I HAD MISSED THIS: Dr. John Plunkett, RIP. He told the truth about bad forensics — and was prosecuted for it.

Like a lot of other doctors, child welfare advocates and forensic specialists, John Plunkett at first bought into the theory of Shaken Baby Syndrome (SBS). This is the theory that an autopsy on a young, recently deceased child reveals three symptoms — bleeding in the back of the eyes, brain swelling, and bleeding in the subdural space just above the brain — those injuries could only have been caused by violent shaking. The diagnosis gained popularity in the 1990s, then became more common still after the high-profile trial and conviction of British nanny Louise Woodward in 1997.

It’s a convenient diagnosis for prosecutors, in that it provides a cause of death (violent shaking), a culprit (whoever was last with the child before death) and even intent (prosecutors often argue that the violent, extended shaking establishes mens rea.) According to a 2015 survey by The Washington Post and the Medill Justice Project, there were about 1,800 SBS prosecutions between 2001 and 2015, with 1,600 resulting in convictions.

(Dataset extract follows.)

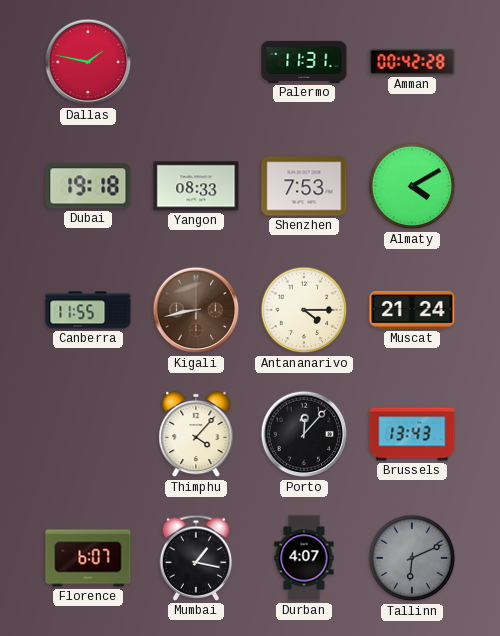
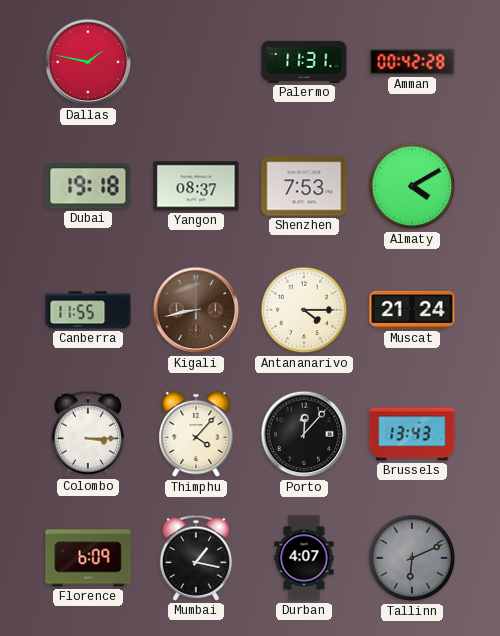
Yangon: 08:33 -> 08:37
Colombo: none -> 3:15
Florence: 6:07 -> 6:09
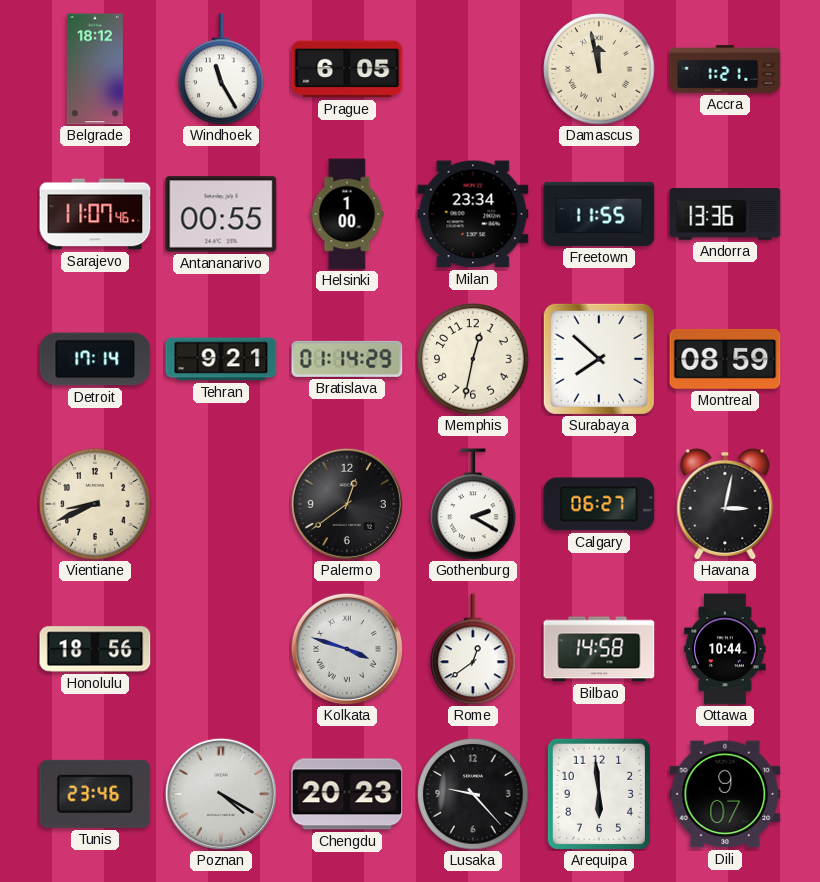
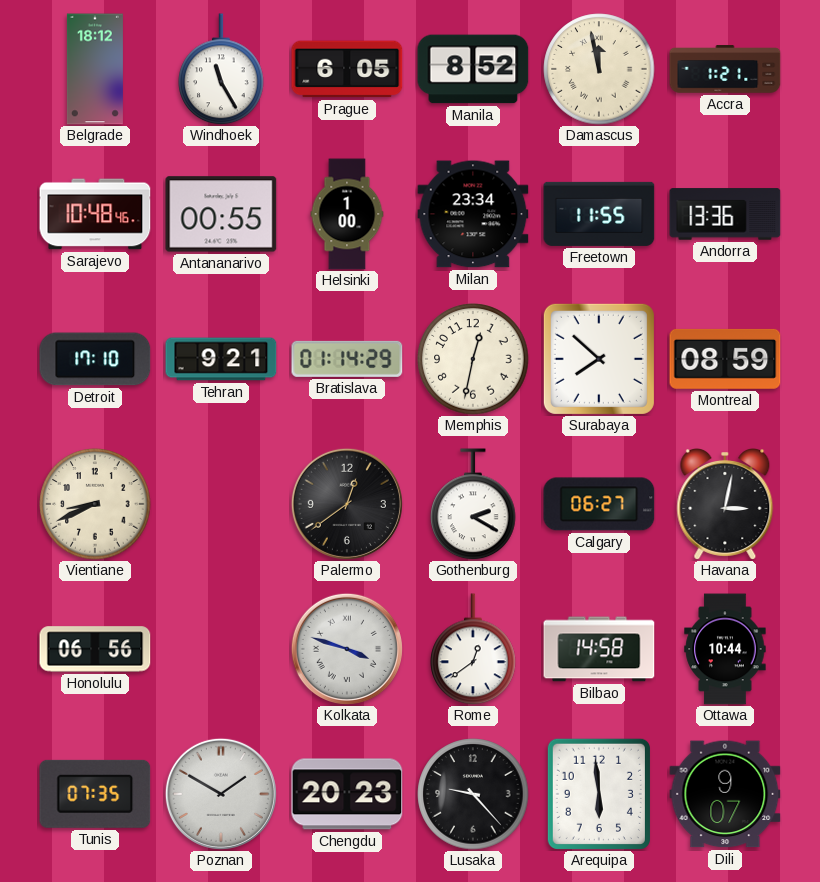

But in the late 1990s, Plunkett — a forensic pathologist in Minnesota — began to have doubts about the diagnosis. He started investigating cases in which children had died in a manner similar to the way accused caregivers had described the deaths of the children they were watching — by short-distance falls. What he found alarmed him. In 2001, Plunkett published a study detailing how he had found symptoms similar to those in the SBS diagnosis in children who had fallen off playground equipment. It was a landmark study. If a short-distance fall could produce symptoms similar to those in SBS cases, the SBS diagnosis that said symptoms could only come from shaking was wrong. By that point, hundreds of people had been convicted based on SBS testimony from medical experts. Some of them were undoubtedly guilty. But if Plunkett was right, some of them almost certainly weren’t.

Naturally, defense attorneys began asking Plunkett to testify. He obliged. The same year his study was published, Plunkett testified in the trial of Lisa Stickney, a licensed day care worker in Oregon. She had been charged with murder for the death of a young boy in her care. According to Stickney, she was in another room when she heard a thud. She rushed over and found the boy on the floor near an overturned chair, with blood coming from his head. But according to prosecutors, an autopsy showed the boy had the symptoms that conventional wisdom held could only have come from violent shaking. Thanks in large part to Plunkett’s testimony, Stickney was acquitted.

The acquittal was another landmark moment in the SBS story. Plunkett was now a threat to SBS cases all over the country. The office of Deschutes County, Ore., District Attorney Michael Dugan responded with something unprecedented — it criminally charged an expert witness over testimony he had given in court. One of the state’s experts also filed an ethics complaint against Stickney’s other expert witness. The actual charges were filed by ssociate District Attorney Cliff Lu — four counts of “false swearing,” a misdemeanor charge related to perjury. Dugan’s office also contacted other prosecutors across the country to tell them that Plunkett was under criminal investigation. It was a pretty obvious effort to silence him — to prevent him from testifying in other cases. No defense attorney was about to call a witness if they jury would also learn that he was facing criminal charges over testimony he had given in court. . . .

Plunkett has bascially been vindicated in the years since his trial. What about the people who went after him? According to his LinkedIn profile, Eric Wassman is now a circuit court judge pro tem. As of February, Cliff Lu was still an assistant district attorney in Deschutes County. Former DA Michael Dugan was soundly defeated in 2010 after 23 years in office, and amid allegations of sexual discrimination and possible wrongful convictions. Dugan appears to have since joined the Malheur County, Ore., DA’s office as an assistant district attorney, where in 2014 he was pursuing a racketeering case against two men for selling medical marijuana. In 2015, Deschutes County endured another forensics scandal — county officials revealed that as many as 1,500 drug cases may have been tainted by a corrupt crime lab analyst.

Yet another reason to abolish prosecutorial immunity. And another reason why my Ham Sandwich Nation piece is still timely.